BinaryAnalysisPlatform / bap

Binary Analysis Platform
MIT License
2.05k stars 271 forks source link

[optimization] do not store empty objects in the knowledge base #1411

Closed ivg closed 2 years ago

ivg commented 2 years ago

Improves the performance by not storing the empty objects (objects without values) in the knowledge base. When an object is created, we just increase the id of the last created object instead of storing it in the heap of objects. This improves performance and memory footprint and creating a new object doesn't require any more memory in the knowledge base. As a side effect, the object identifiers are never reused, therefore there's no possibility for unwanted aliasing. It will also make it much easier to implement a KB garbage collector or tree shaker if we will even need them.

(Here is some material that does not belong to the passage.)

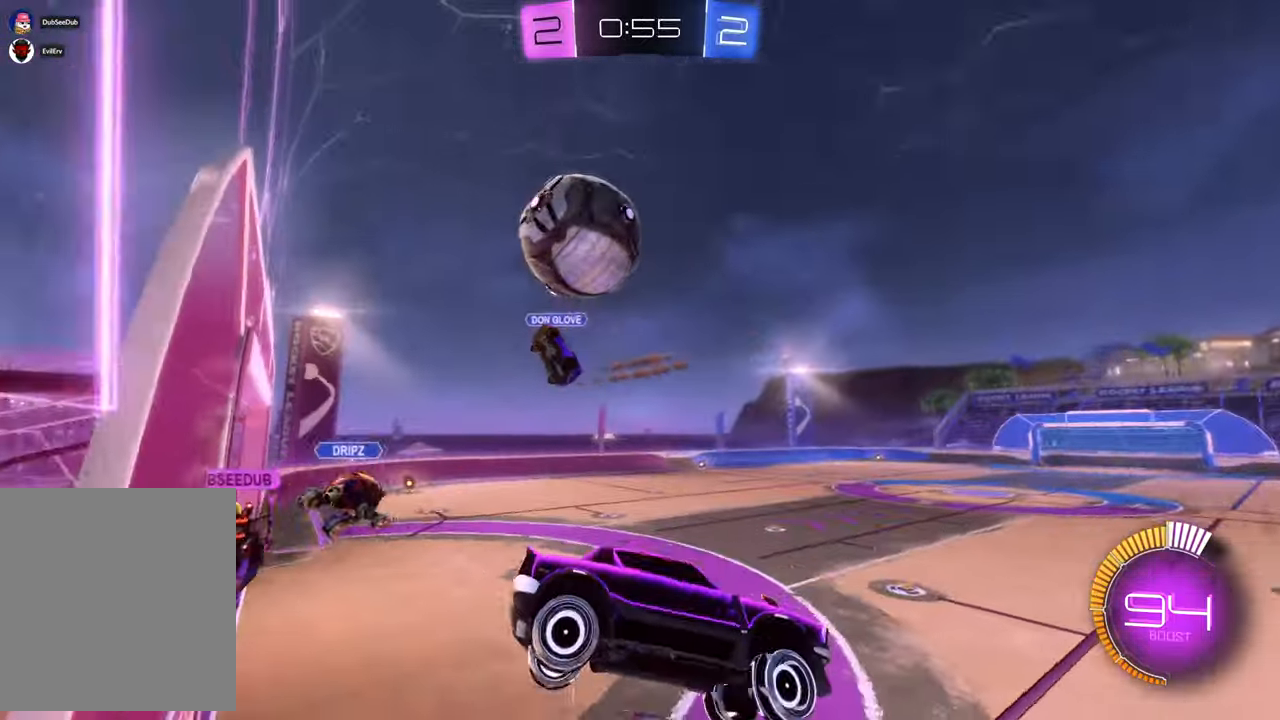
{"dt_ms": 500, "buttons": [], "left_stick": "center", "right_stick": "center", "events": [[67, "left_stick", "left"], [200, "left_stick", "center"], [350, "left_stick", "down"], [500, "left_stick", "center"]]}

The optimization gets about 10% improvement in both memory and time consumption, and overall performance improvement since 2.4.0 is about 50%.

Another minor optimization is that the branched is no longer creating a new object to represent unknown destinations but uses KB.Label.null for that.

The knowledge base canonical representation is changed but in a backward-compatible manner so that the old knowledge bases should be read correctly and will be updated, if necessary in the new format. Note, that it is not forward compatible, so the old version of BAP will not be able to read the knowledge bases stored by the newer version.

This performance optimization is a tradeoff between expending the object space and the overall performance of BAP. At the cost of using more object identifiers (and we have plenty of them in the 2^60 space so that we will run out of the space, both RAM or HDD long before we will run out of the identifiers). The story might look different in the OCaml 32-bit word, though.